- GIVEN PROBLEM -
Copy the material below line for line and without change, but omit the pictures.

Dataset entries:

— Begin —

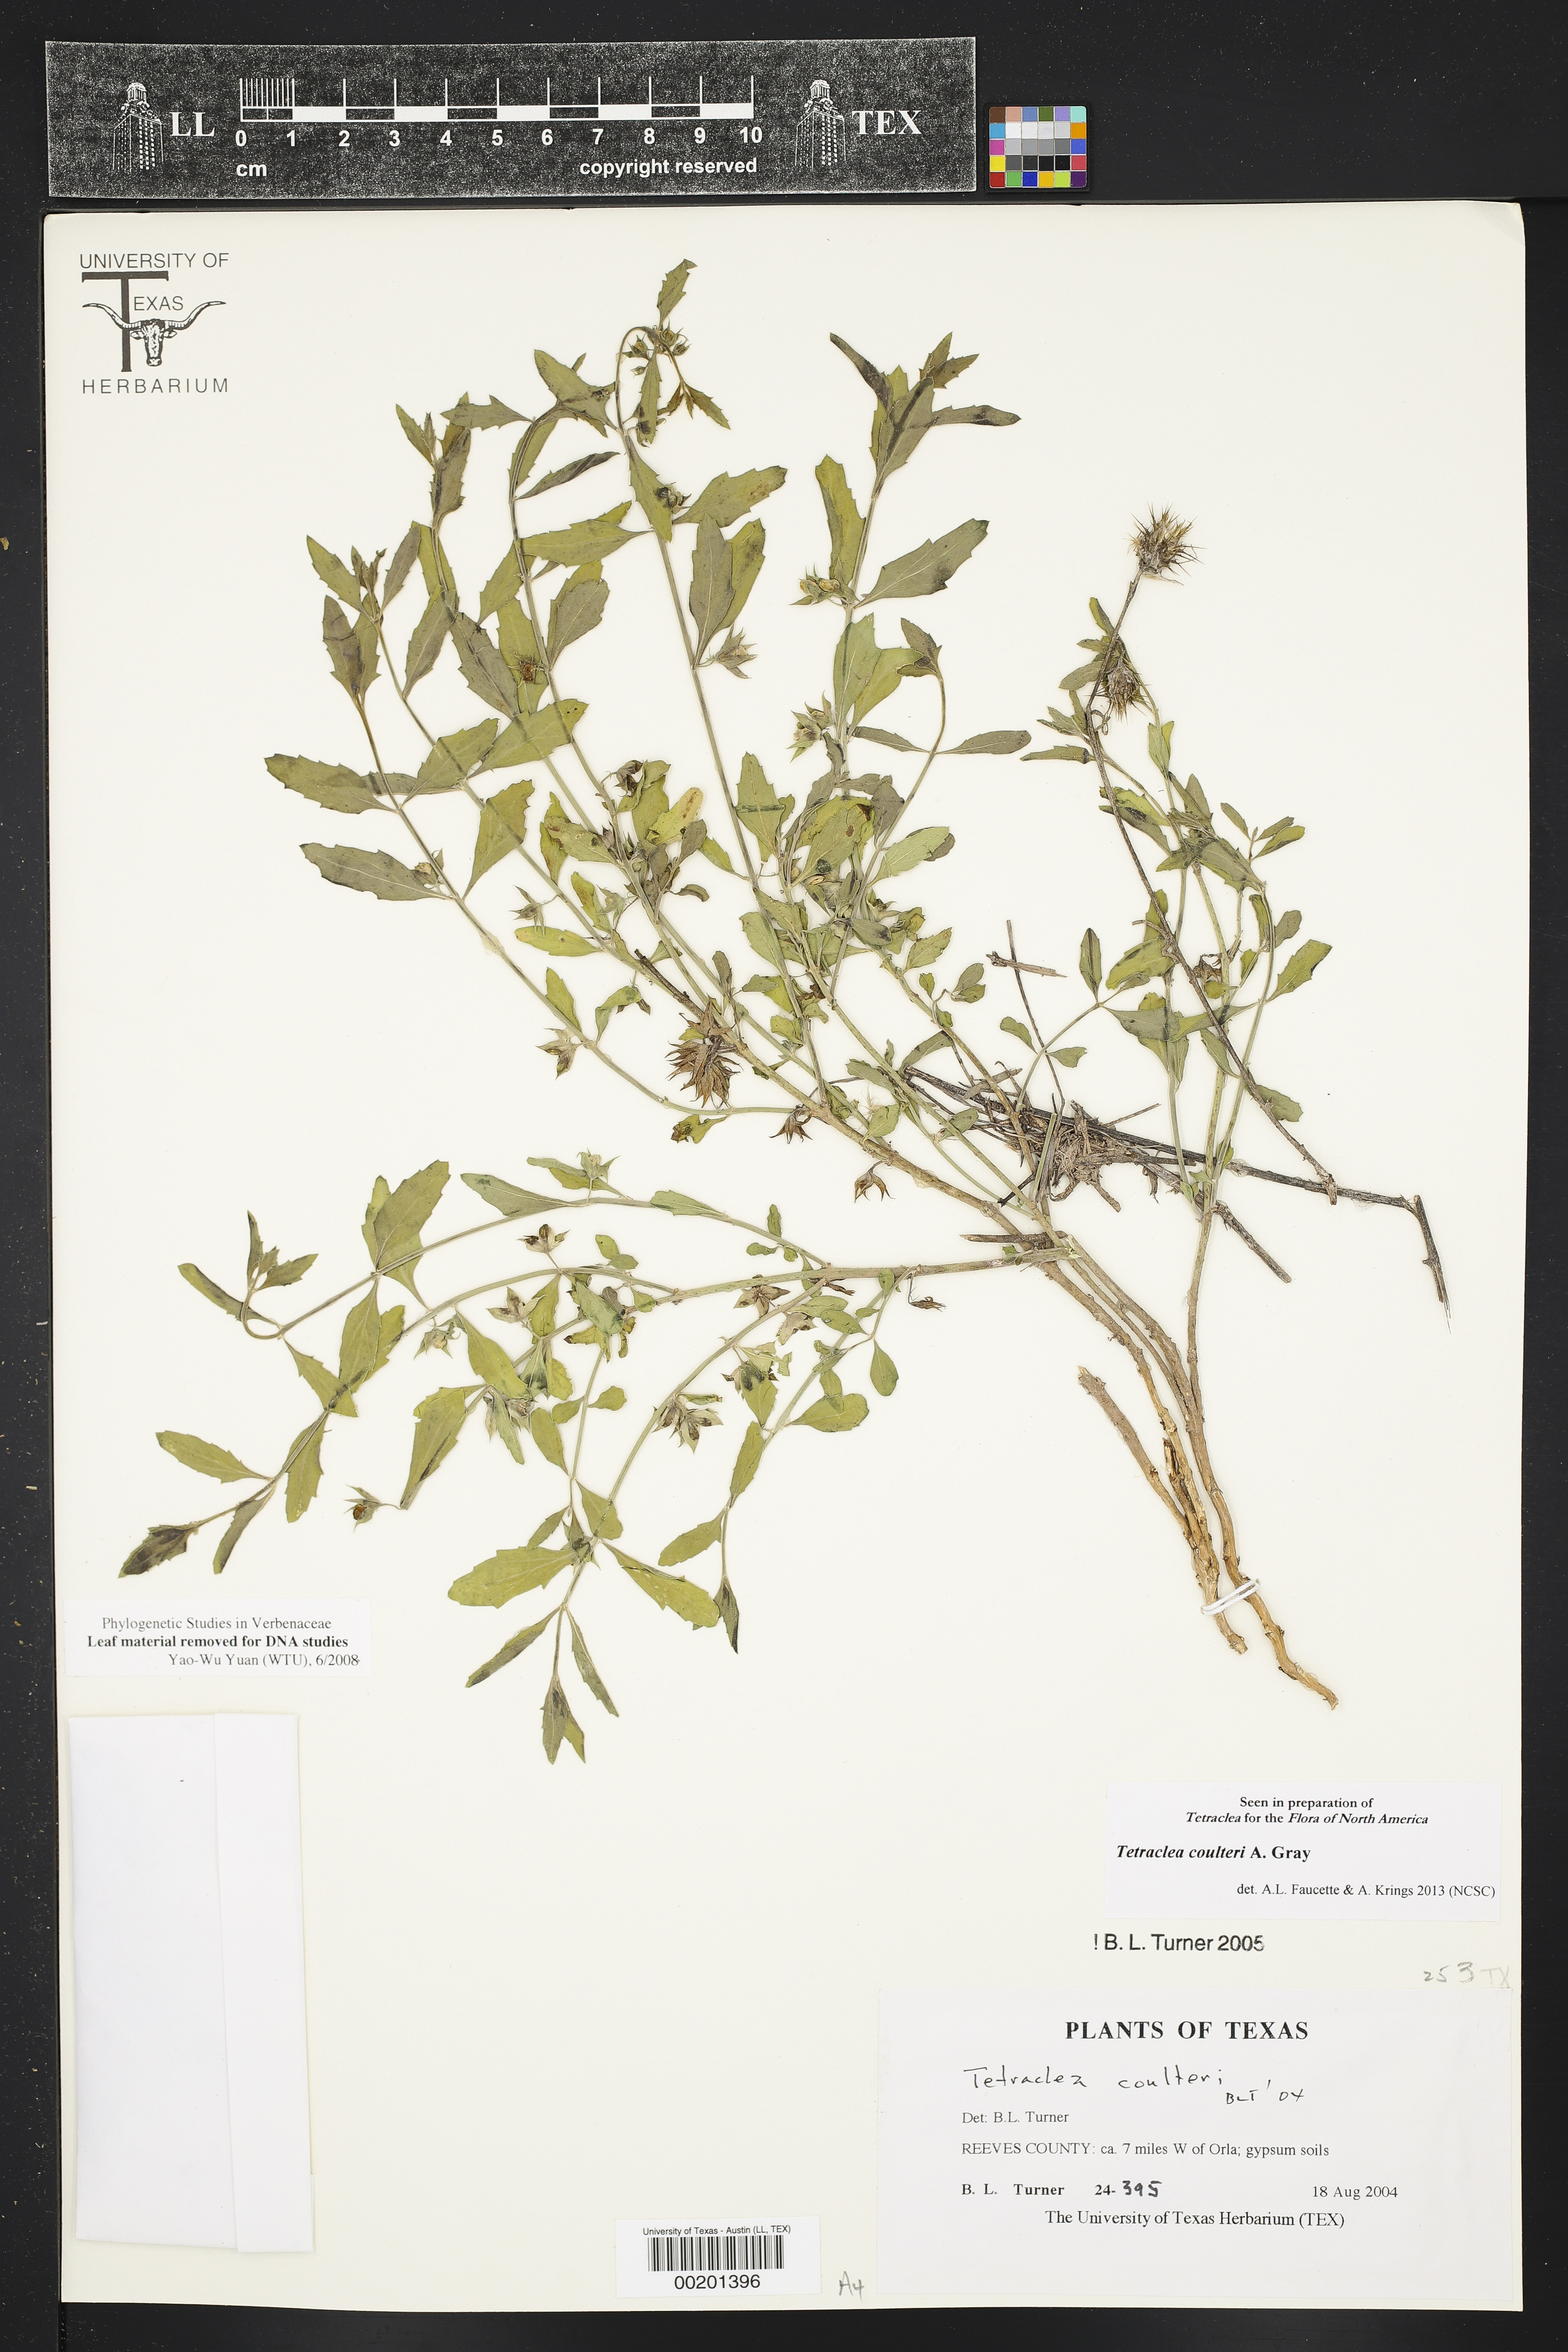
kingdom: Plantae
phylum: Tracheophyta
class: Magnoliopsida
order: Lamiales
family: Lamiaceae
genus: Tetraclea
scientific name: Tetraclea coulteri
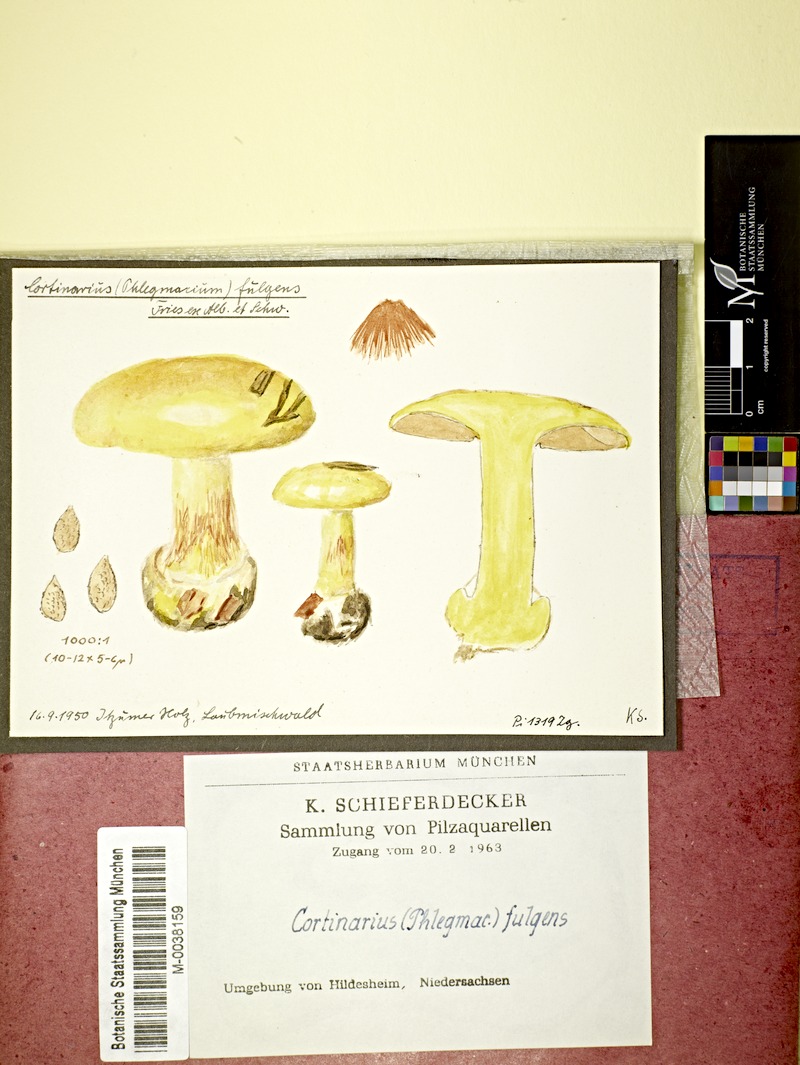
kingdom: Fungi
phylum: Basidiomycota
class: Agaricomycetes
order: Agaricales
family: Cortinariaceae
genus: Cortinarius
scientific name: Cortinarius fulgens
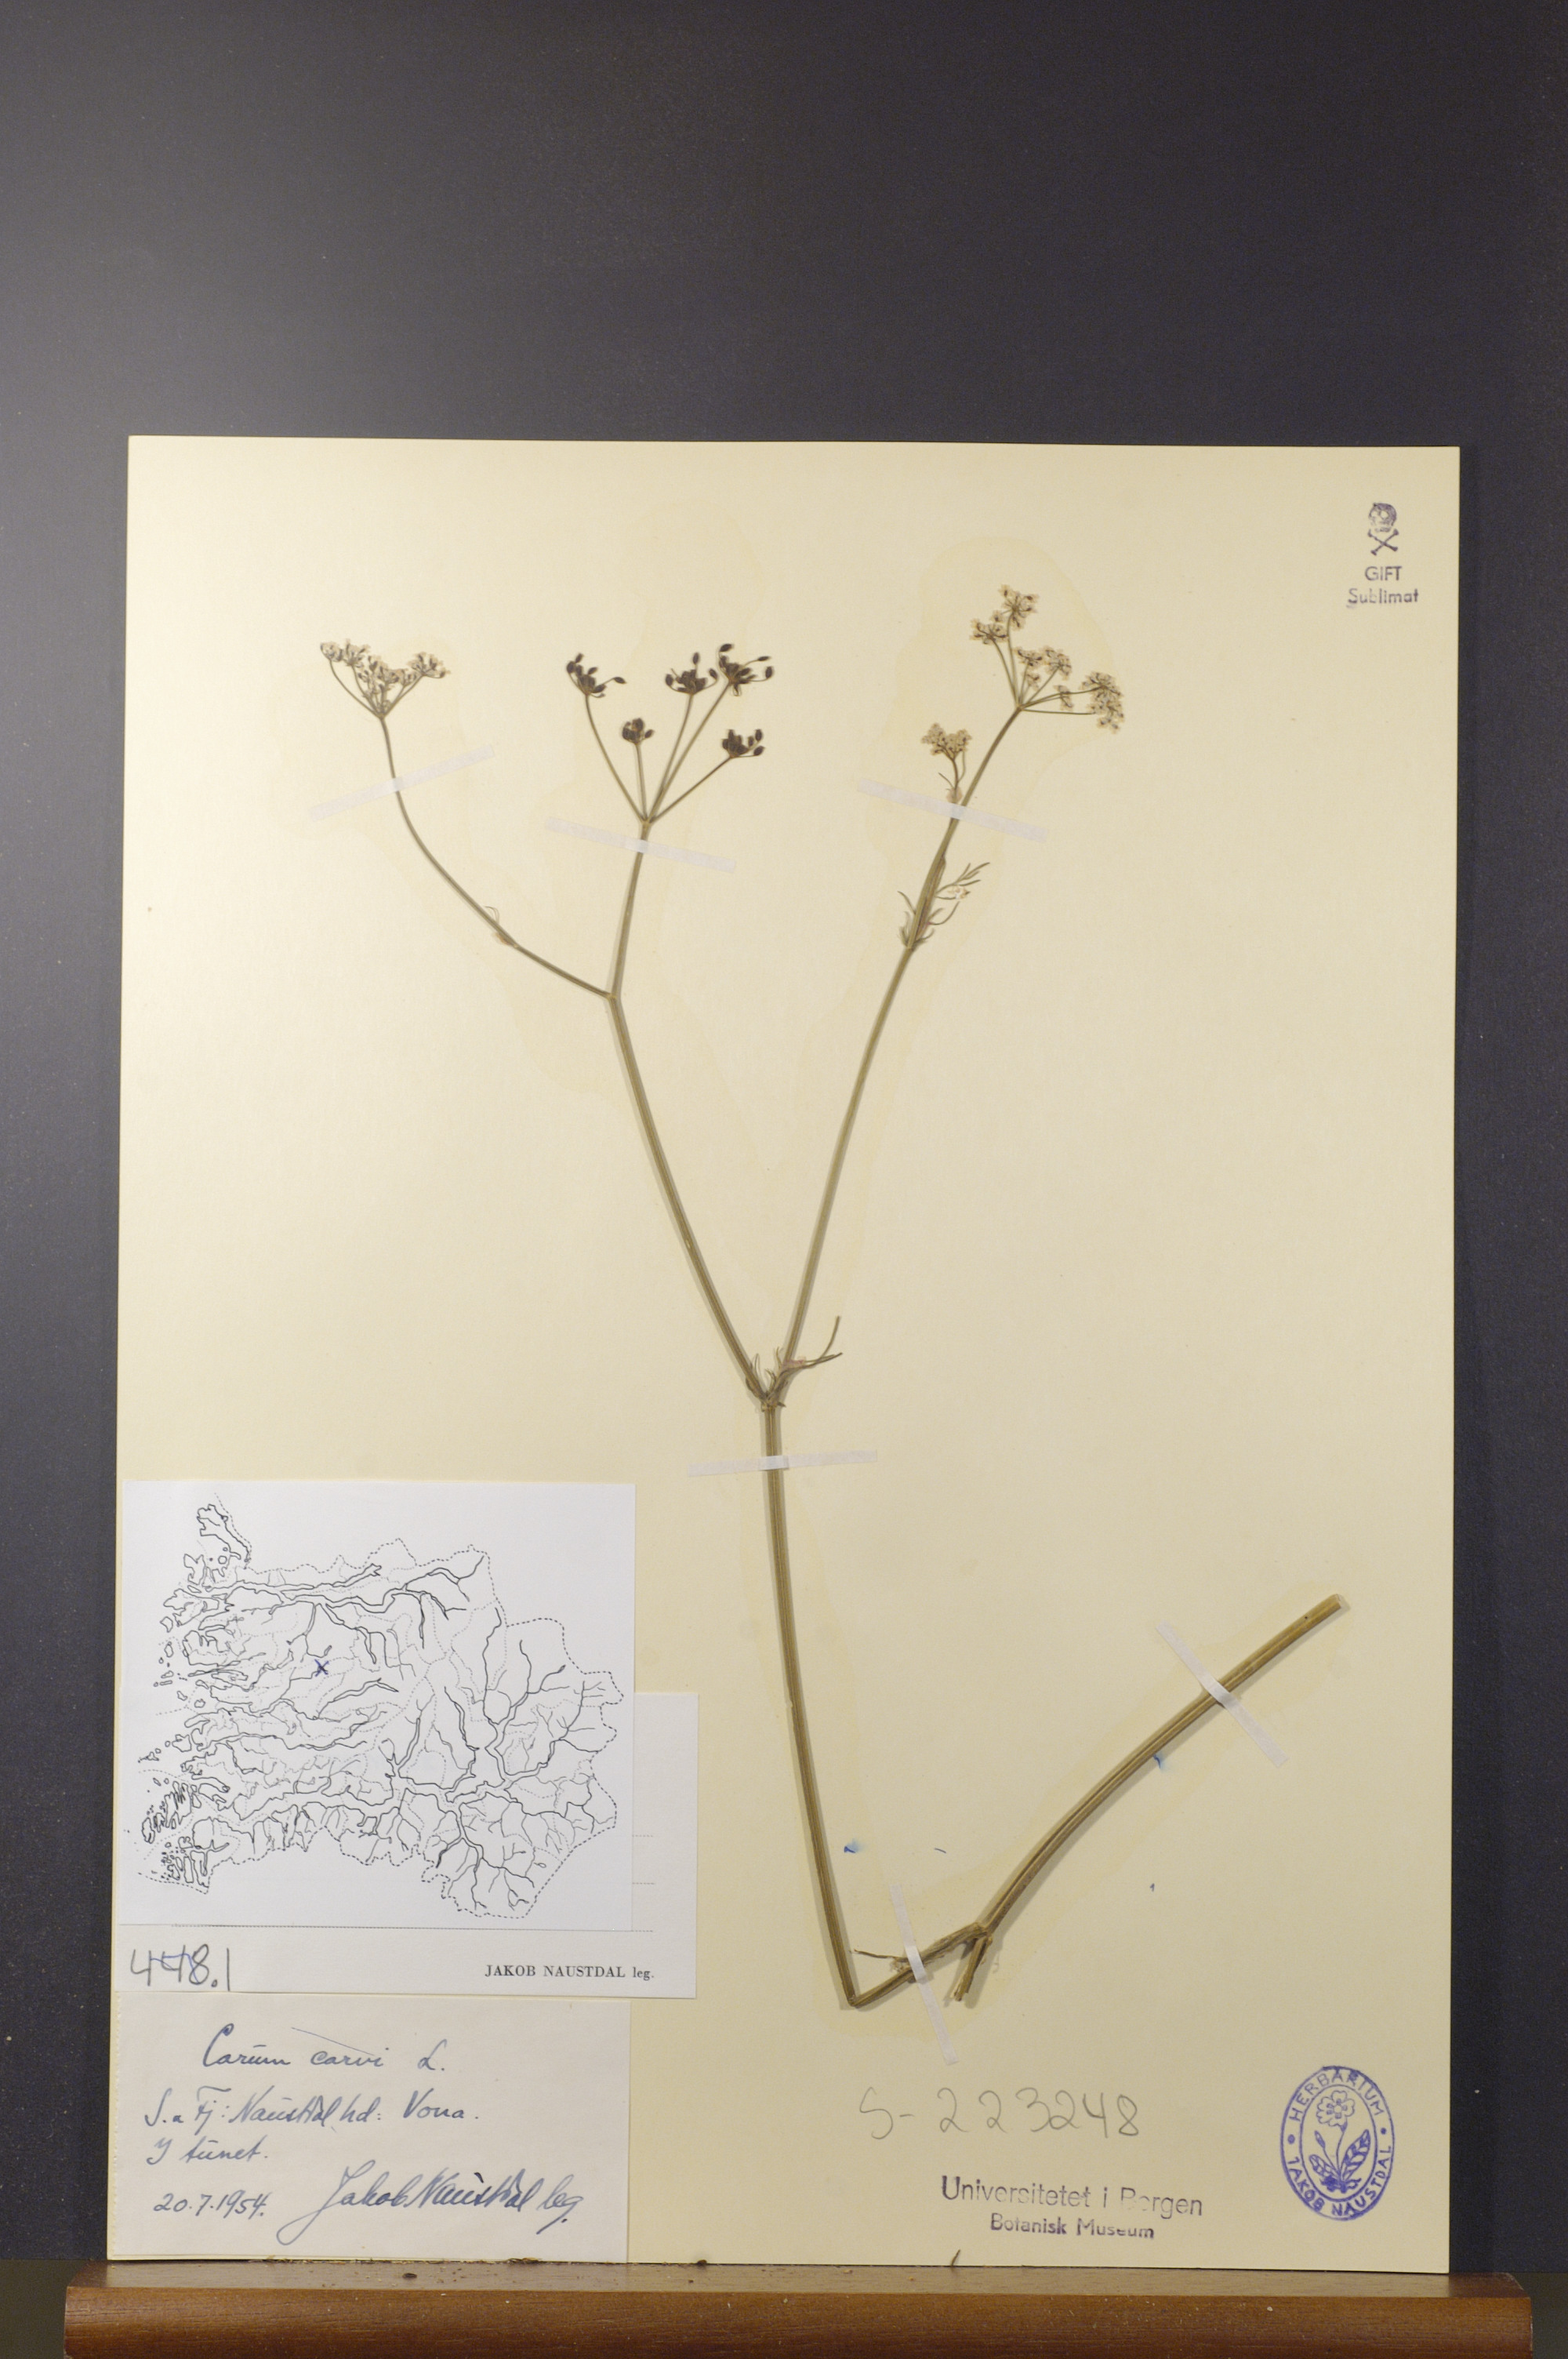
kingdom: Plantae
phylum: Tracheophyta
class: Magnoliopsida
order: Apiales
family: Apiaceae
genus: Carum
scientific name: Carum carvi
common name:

— End —

- FINISHED TASK -
kingdom: Plantae
phylum: Tracheophyta
class: Magnoliopsida
order: Lamiales
family: Lamiaceae
genus: Tetraclea
scientific name: Tetraclea coulteri
kingdom: Fungi
phylum: Basidiomycota
class: Agaricomycetes
order: Agaricales
family: Cortinariaceae
genus: Cortinarius
scientific name: Cortinarius fulgens
kingdom: Plantae
phylum: Tracheophyta
class: Magnoliopsida
order: Apiales
family: Apiaceae
genus: Carum
scientific name: Carum carvi
common name:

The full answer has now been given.